Efectivamente, no le quito sus valiosos méritos, pero por otro lado es como un "blandiblú", se pega a todo y se le pegan todas las cosas, se ensucia con ellas y no hay quien lo limpie, es torpe como un pato. Gelatinoso, caprichoso, le resbala la sobriedad y corre tras cualquier cosa que emita llamativos destellos. Le gustan los cantos de sirenas y... recibe por todos los lados... sopapos, claro.

 

Puede que él no tenga toda la culpa, quizás no le he educado bien... Quizás he estado muy a gusto con todos los afectos que iba creado en mi, y ahora me quejo ¡Se ha pasado!, pienso yo, o, me he pasado yo con él permitiéndole demasiadas locuras.

 

Lo cierto es que en este momento merece estar bajo 12 candados, me tiene hasta las narices: que si me cae muy simpática la chica de la tele, ¡pobre ella!, la ha dejado su novio, y lo dice toda llorosa (cobrará lo suyo por salir, y doble por las lagrimas); que este vinillo gran reserva, ¡pobre tu!, ¡no sufras!, ¡da lo mismo!, el coche no termina de gustarme, deberíamos..., esos amigos  ‘s-o-n-u-n-o-s-p-e-s-a-d-o-s’, mi ‘secre’ está muy bien... para qué seguir, si le dejo no pararía de argumentar.

 

El corazón es mi gran aliado pero si lo dejo suelto me traiciona, y no en cosas menudas, los líos pueden ser monstruosos. Insisto, mejor con 12 candados.

 

Con tanto apego se olvida de la máxima del amor: hacer el bien sirviendo a los demás, por Dios, siendo el último.
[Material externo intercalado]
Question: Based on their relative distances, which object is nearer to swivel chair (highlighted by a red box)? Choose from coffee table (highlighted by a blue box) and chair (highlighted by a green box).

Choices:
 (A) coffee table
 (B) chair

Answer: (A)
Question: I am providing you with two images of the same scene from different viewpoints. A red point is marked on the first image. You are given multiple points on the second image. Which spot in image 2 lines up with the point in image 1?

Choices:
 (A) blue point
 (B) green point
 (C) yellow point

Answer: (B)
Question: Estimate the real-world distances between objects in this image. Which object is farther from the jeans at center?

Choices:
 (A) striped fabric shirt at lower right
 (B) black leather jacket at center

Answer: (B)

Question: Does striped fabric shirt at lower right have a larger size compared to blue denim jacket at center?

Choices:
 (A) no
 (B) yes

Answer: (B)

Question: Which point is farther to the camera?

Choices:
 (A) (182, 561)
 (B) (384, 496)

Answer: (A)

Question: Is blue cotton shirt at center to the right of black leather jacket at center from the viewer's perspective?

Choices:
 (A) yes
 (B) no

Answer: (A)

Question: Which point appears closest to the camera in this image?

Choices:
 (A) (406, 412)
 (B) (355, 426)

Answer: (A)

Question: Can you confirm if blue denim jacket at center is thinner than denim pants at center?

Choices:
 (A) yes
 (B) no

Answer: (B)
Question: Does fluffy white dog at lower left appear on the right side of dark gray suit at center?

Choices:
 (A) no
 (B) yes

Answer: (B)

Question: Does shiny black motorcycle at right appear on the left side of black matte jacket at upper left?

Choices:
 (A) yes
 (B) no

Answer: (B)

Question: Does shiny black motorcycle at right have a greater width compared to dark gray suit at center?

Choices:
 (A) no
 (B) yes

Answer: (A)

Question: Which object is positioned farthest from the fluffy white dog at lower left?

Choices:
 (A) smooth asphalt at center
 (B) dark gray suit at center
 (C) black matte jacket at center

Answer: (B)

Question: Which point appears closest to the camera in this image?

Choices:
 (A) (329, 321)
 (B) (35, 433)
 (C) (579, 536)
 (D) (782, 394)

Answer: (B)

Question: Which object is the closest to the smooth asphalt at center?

Por eso...

 

¡¡¡ lo pondré de felpudo para que los demás pisen blando y se restrieguen en el !!!

 

...así aprenderá algo del verdadero amor, porque de lo contrario no hago carrera con este precioso corazoncito que como me descuide un instante vuelve a hacer una de las suyas, ¡me la vuelve a liar!

 

Tendré un poco de paciencia y le enseñaré que cuando un corazón tan valioso se empequeñece con esos apegos, se hace ruin, avaro, malicioso... De otra forma, si domina los afectos se ensancha su capacidad de amar a los demás, aprende a darse y quizás descubra que... ¡ahí está la felicidad!

 

No se si me entenderá, pero insistiré con paciencia, con tesón, aunque tenga que hacer violencia, le dolerá a el y también a mi, porque, aunque le odie somos amigos inseparables, no podemos vivir separados, estamos juntos queramos o no queramos.

 

Sé que por el bien de los dos, trae cuenta que mi corazón vaya unido a mi inteligencia. Desbarraría cualquiera de los dos sin el otro. La voluntad de querer el bien iría muy bien servida con esta entrañable pareja de locos si se volvieran más cuerdos.

 

Entonces, siendo sensatos ‘ambos dos’, el corazón transformaría la inteligencia racional en inteligencia emocional, mas inteligente por cuanto la pura inteligencia tratando de ser justa, a veces es muy injusta. El mundo ganaría en humanismo, que tanto necesita. Nosotros, cada uno, seríamos ‘mas persona’, ‘mejor persona’.